Statistical Inference used to analyze disparities in Literacy Rates in the GSS Dataset
The Data: According to the GSS website, the General Social Survey (GSS) has studied the growing complexity of American society. It is the only full-probability, personal-interview survey designed to monitor changes in both social characteristics and attitudes currently being conducted in the United States.
The GSS contains a standard core of demographic, behavioral, and attitudinal questions, plus topics of special interest. Among the topics covered are civil liberties, crime and violence, intergroup tolerance, morality, national spending priorities, psychological well-being, social mobility, and stress and traumatic events.
As to how the data is collected, the GSS sample is drawn using an area probability design that randomly selects respondents in households across the United States to take part in the survey. The respondents are from a mix of urban, suburban and rural geographic areas. Therefore, random sampling does take place in this survey, meaning the results of the survey can to an extent, be generalized to the adult population of the United States.

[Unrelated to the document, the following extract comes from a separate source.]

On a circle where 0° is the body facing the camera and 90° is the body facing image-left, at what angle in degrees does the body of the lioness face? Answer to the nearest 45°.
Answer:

There are a few things which might not make it completely accurate. Firstly, the GSS is strictly voluntary, meaning even when selected, participants may choose to not attend the survey. Secondly, up until a few years ago, only English speaking participants were chosen, and now Spanish speaking participants have been added. This raises another concern about other languages, as well.
Random assignment has not been used here to seperate the sampled population into further groups, which means that causality cannot be inferred from the results of this survey, since we cannot be sure that the only difference between different groups is what we are studying.

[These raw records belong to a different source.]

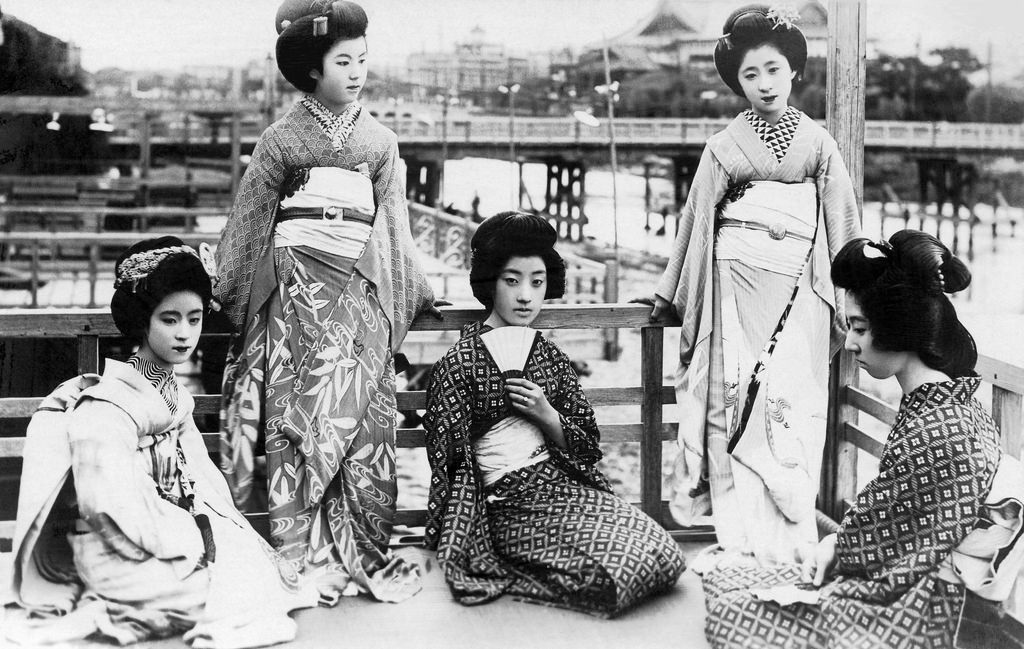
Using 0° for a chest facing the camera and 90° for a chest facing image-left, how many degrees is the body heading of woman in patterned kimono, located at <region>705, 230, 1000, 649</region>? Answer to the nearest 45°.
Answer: approximately 90°

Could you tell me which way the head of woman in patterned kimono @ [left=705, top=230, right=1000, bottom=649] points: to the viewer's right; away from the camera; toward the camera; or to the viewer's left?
to the viewer's left

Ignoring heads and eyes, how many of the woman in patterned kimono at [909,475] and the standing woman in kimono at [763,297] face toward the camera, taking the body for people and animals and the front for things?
1

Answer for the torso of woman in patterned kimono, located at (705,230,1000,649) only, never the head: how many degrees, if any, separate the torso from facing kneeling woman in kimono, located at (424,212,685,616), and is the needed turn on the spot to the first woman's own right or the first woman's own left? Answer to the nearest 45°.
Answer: approximately 45° to the first woman's own right

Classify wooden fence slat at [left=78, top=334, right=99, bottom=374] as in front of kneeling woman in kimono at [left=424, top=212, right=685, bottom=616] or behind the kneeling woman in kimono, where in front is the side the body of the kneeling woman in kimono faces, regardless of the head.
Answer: behind

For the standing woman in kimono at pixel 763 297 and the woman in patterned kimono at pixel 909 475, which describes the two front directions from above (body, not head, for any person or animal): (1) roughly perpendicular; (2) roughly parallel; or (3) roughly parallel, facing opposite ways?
roughly perpendicular

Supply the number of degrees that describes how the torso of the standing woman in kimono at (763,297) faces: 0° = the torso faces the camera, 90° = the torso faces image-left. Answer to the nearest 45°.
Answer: approximately 0°

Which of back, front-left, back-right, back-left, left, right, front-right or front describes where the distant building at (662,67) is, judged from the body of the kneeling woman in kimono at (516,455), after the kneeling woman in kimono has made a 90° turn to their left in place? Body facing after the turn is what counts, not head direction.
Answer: front-left
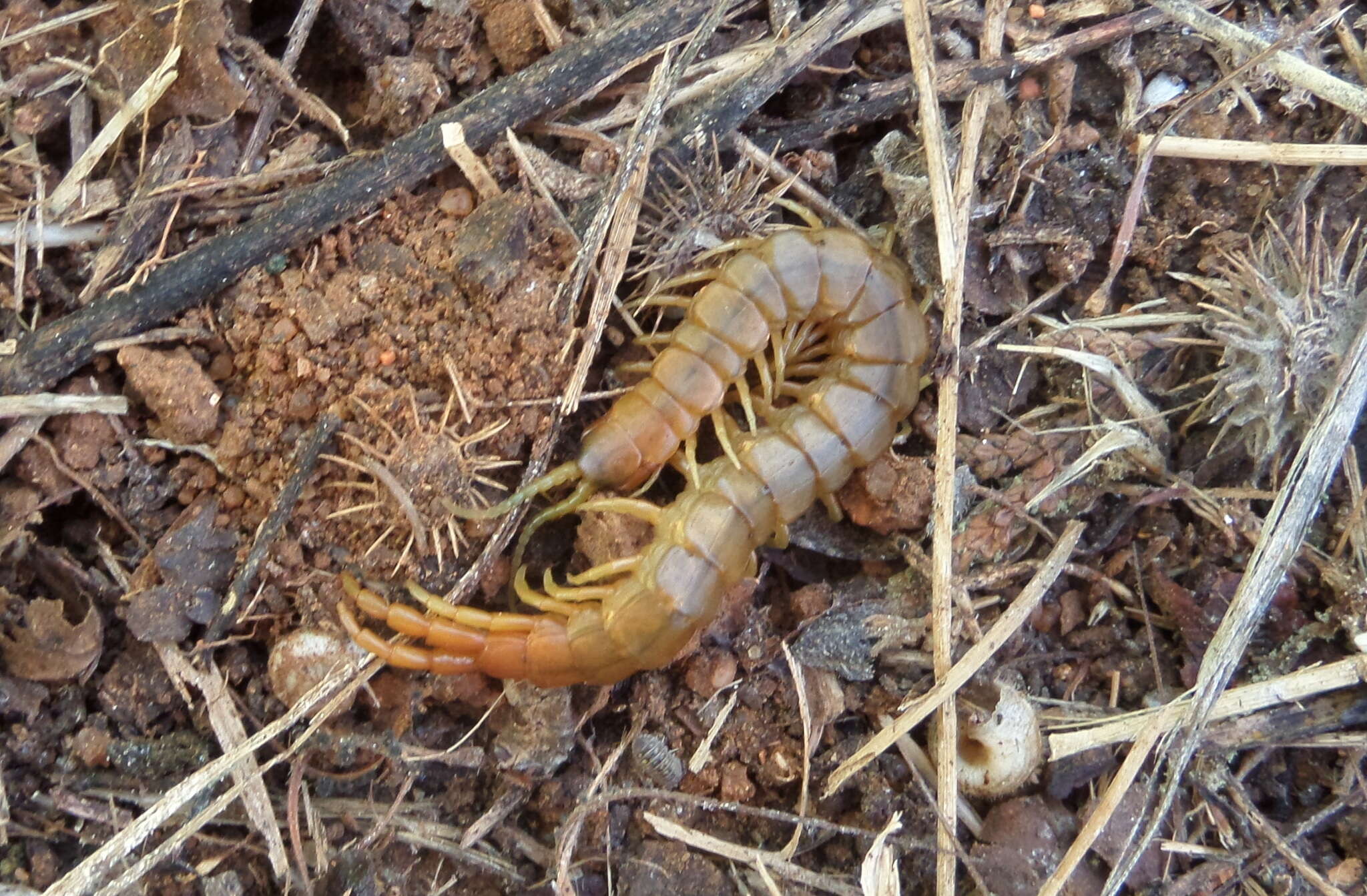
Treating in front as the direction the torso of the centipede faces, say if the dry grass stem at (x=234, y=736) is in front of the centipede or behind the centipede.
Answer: in front

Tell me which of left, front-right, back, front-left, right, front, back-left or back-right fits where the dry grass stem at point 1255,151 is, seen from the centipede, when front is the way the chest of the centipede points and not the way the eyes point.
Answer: back-left

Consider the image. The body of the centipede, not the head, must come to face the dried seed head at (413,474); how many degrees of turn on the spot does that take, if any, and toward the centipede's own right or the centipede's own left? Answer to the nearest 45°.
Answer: approximately 45° to the centipede's own right

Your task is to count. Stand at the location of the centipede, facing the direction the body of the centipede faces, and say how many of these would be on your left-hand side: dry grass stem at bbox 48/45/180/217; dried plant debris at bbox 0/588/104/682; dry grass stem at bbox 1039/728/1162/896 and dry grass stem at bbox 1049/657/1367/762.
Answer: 2

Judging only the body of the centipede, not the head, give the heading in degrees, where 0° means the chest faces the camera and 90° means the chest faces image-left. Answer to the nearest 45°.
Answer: approximately 45°

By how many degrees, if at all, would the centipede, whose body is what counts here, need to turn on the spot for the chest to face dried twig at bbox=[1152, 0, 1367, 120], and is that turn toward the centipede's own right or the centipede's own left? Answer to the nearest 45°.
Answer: approximately 135° to the centipede's own left
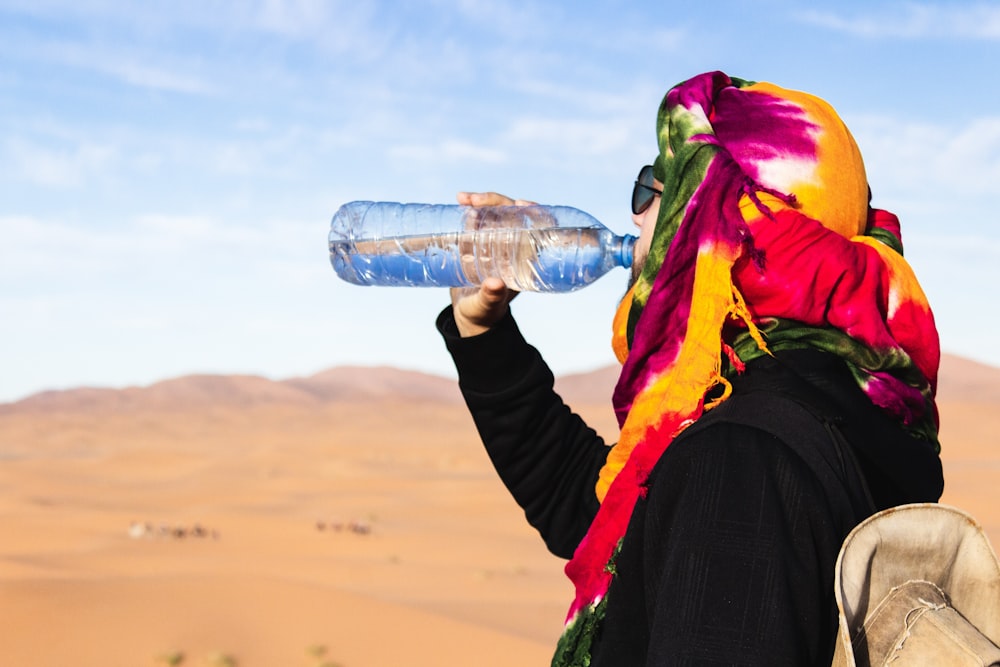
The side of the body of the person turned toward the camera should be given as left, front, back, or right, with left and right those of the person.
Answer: left
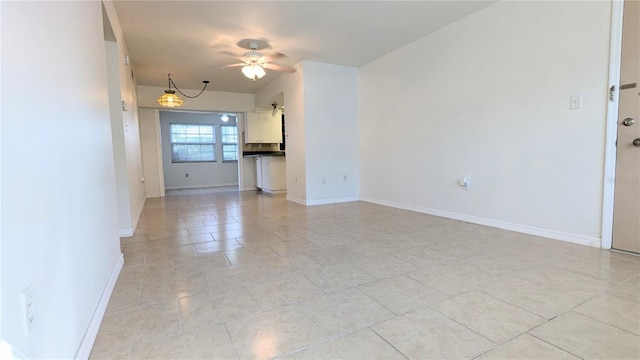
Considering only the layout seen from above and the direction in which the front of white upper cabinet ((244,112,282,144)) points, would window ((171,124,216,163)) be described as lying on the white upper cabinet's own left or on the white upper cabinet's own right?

Research Questions: With such a vast trove of data, it is possible to create many interesting and insightful research questions, each with their own meaningful conclusions.
Here, I will focus on one particular area: education levels. We will analyzing 3 questions based on this area:
Question 1: As of 2012 (latest year of the survey), is there a disparity in the education provided to males and females?
In other words, for the 2012 subset,is there any difference between the education levels of males and females? Is there any correlation between education level and gender in 2012?
Question 2: In 1972 (first year of the survey), was there a disparity in the education provided to males and females?
In other words, for the 1972 subset,is there any difference between the education levels of males and females? Is there any correlation between education level and gender in 1972?
Question 3: Is there a difference in the education levels of 1972 and 2012?
Taking gender out of the equation, is there a difference in education levels of the years 1972 and 2012? Has the situation of education improved or declined in those 50 years?
This is becoming an all-important question in today’s world, with rising calls for equality between men and women. Education is an essential part of gaining knowledge, and an equal footing in education can open up equal opportunities, for men and women. Educational reforms have also been implemented over the years, to provide a higher level of education for all. But has education actually improved, overall?
Conclusion:
It can be concluded that:
(1) There is an insignificant difference in the education levels of males and females in the year 2012, with a 95% confidence interval of (-0.319,0.2384).
(2) There is a significant difference in the education levels of males and females in the year 1972, with a 95% confidence interval of (0.0783,0.7542).
(3) There is a very significant difference in the education levels between the years 1972 and 2012, with a 95% confidence interval of (1.9825,2.4191).
Note: All programming is done using R. The entire code is available in the Rmd file.